(Saved data entries)
┄┄┄┄┄┄┄┄┄┄┄┄┄┄┄┄┄┄┄┄

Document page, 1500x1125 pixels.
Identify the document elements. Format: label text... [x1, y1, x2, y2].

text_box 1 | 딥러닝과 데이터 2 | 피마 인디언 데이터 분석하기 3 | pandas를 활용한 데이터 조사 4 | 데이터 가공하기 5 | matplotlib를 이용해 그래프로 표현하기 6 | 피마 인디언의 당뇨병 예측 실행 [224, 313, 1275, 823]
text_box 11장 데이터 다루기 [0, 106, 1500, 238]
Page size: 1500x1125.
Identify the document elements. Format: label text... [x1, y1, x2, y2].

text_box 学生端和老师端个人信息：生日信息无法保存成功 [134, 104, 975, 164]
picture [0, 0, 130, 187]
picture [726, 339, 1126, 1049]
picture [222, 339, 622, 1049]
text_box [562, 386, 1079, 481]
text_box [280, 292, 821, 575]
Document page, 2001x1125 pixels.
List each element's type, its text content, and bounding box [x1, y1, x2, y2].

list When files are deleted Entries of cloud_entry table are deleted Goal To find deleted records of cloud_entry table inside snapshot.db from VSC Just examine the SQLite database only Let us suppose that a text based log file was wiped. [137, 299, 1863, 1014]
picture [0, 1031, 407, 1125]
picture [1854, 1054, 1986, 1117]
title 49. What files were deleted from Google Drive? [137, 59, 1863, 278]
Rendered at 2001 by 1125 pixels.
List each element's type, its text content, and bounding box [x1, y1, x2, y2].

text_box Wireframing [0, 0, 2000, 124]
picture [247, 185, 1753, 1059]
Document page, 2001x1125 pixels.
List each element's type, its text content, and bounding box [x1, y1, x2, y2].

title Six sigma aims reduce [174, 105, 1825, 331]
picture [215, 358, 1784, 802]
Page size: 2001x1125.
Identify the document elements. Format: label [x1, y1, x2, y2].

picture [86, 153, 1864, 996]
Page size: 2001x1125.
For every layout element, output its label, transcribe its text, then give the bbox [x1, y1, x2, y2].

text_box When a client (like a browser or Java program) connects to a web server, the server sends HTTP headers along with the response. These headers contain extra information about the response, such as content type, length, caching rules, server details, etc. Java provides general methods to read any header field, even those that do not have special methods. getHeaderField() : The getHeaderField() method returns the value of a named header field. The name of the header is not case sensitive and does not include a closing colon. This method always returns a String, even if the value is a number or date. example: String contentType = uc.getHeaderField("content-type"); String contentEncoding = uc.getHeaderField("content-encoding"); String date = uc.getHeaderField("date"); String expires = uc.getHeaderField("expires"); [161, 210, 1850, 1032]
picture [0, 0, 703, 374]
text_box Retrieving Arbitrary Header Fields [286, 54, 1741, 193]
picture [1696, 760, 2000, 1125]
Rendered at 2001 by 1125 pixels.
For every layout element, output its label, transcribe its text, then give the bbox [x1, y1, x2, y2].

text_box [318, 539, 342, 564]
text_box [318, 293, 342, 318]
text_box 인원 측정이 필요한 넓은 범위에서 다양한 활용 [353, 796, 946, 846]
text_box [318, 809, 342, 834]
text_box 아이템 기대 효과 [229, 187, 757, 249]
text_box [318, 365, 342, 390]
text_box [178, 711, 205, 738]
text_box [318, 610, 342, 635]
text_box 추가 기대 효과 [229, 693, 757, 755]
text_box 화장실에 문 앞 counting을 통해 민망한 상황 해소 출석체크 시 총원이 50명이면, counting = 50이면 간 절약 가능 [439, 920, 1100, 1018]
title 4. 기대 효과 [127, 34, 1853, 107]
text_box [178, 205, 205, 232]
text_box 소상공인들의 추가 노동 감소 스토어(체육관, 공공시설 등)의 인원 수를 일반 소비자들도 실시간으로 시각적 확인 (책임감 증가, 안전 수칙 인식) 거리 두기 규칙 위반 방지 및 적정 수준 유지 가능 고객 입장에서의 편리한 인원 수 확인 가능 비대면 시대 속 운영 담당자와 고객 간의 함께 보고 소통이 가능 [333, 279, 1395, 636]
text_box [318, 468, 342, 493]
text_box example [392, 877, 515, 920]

┄┄┄┄┄┄┄┄┄┄┄┄┄┄┄┄┄┄┄┄

**JOB:**
Please retype every entry above exactly as it stands.

**EXERCISE RESULT:**
Document page, 1500x1125 pixels.
Identify the document elements. Format: label text... [x1, y1, x2, y2].

text_box 1 | 딥러닝과 데이터 2 | 피마 인디언 데이터 분석하기 3 | pandas를 활용한 데이터 조사 4 | 데이터 가공하기 5 | matplotlib를 이용해 그래프로 표현하기 6 | 피마 인디언의 당뇨병 예측 실행 [224, 313, 1275, 823]
text_box 11장 데이터 다루기 [0, 106, 1500, 238]
Page size: 1500x1125.
Identify the document elements. Format: label text... [x1, y1, x2, y2].

text_box 学生端和老师端个人信息：生日信息无法保存成功 [134, 104, 975, 164]
picture [0, 0, 130, 187]
picture [726, 339, 1126, 1049]
picture [222, 339, 622, 1049]
text_box [562, 386, 1079, 481]
text_box [280, 292, 821, 575]
Document page, 2001x1125 pixels.
List each element's type, its text content, and bounding box [x1, y1, x2, y2].

list When files are deleted Entries of cloud_entry table are deleted Goal To find deleted records of cloud_entry table inside snapshot.db from VSC Just examine the SQLite database only Let us suppose that a text based log file was wiped. [137, 299, 1863, 1014]
picture [0, 1031, 407, 1125]
picture [1854, 1054, 1986, 1117]
title 49. What files were deleted from Google Drive? [137, 59, 1863, 278]
Rendered at 2001 by 1125 pixels.
List each element's type, its text content, and bounding box [x1, y1, x2, y2].

text_box Wireframing [0, 0, 2000, 124]
picture [247, 185, 1753, 1059]
Document page, 2001x1125 pixels.
List each element's type, its text content, and bounding box [x1, y1, x2, y2].

title Six sigma aims reduce [174, 105, 1825, 331]
picture [215, 358, 1784, 802]
Page size: 2001x1125.
Identify the document elements. Format: label [x1, y1, x2, y2].

picture [86, 153, 1864, 996]
Page size: 2001x1125.
For every layout element, output its label, transcribe its text, then give the bbox [x1, y1, x2, y2].

text_box When a client (like a browser or Java program) connects to a web server, the server sends HTTP headers along with the response. These headers contain extra information about the response, such as content type, length, caching rules, server details, etc. Java provides general methods to read any header field, even those that do not have special methods. getHeaderField() : The getHeaderField() method returns the value of a named header field. The name of the header is not case sensitive and does not include a closing colon. This method always returns a String, even if the value is a number or date. example: String contentType = uc.getHeaderField("content-type"); String contentEncoding = uc.getHeaderField("content-encoding"); String date = uc.getHeaderField("date"); String expires = uc.getHeaderField("expires"); [161, 210, 1850, 1032]
picture [0, 0, 703, 374]
text_box Retrieving Arbitrary Header Fields [286, 54, 1741, 193]
picture [1696, 760, 2000, 1125]
Rendered at 2001 by 1125 pixels.
For every layout element, output its label, transcribe its text, then give the bbox [x1, y1, x2, y2].

text_box [318, 539, 342, 564]
text_box [318, 293, 342, 318]
text_box 인원 측정이 필요한 넓은 범위에서 다양한 활용 [353, 796, 946, 846]
text_box [318, 809, 342, 834]
text_box 아이템 기대 효과 [229, 187, 757, 249]
text_box [318, 365, 342, 390]
text_box [178, 711, 205, 738]
text_box [318, 610, 342, 635]
text_box 추가 기대 효과 [229, 693, 757, 755]
text_box 화장실에 문 앞 counting을 통해 민망한 상황 해소 출석체크 시 총원이 50명이면, counting = 50이면 간 절약 가능 [439, 920, 1100, 1018]
title 4. 기대 효과 [127, 34, 1853, 107]
text_box [178, 205, 205, 232]
text_box 소상공인들의 추가 노동 감소 스토어(체육관, 공공시설 등)의 인원 수를 일반 소비자들도 실시간으로 시각적 확인 (책임감 증가, 안전 수칙 인식) 거리 두기 규칙 위반 방지 및 적정 수준 유지 가능 고객 입장에서의 편리한 인원 수 확인 가능 비대면 시대 속 운영 담당자와 고객 간의 함께 보고 소통이 가능 [333, 279, 1395, 636]
text_box [318, 468, 342, 493]
text_box example [392, 877, 515, 920]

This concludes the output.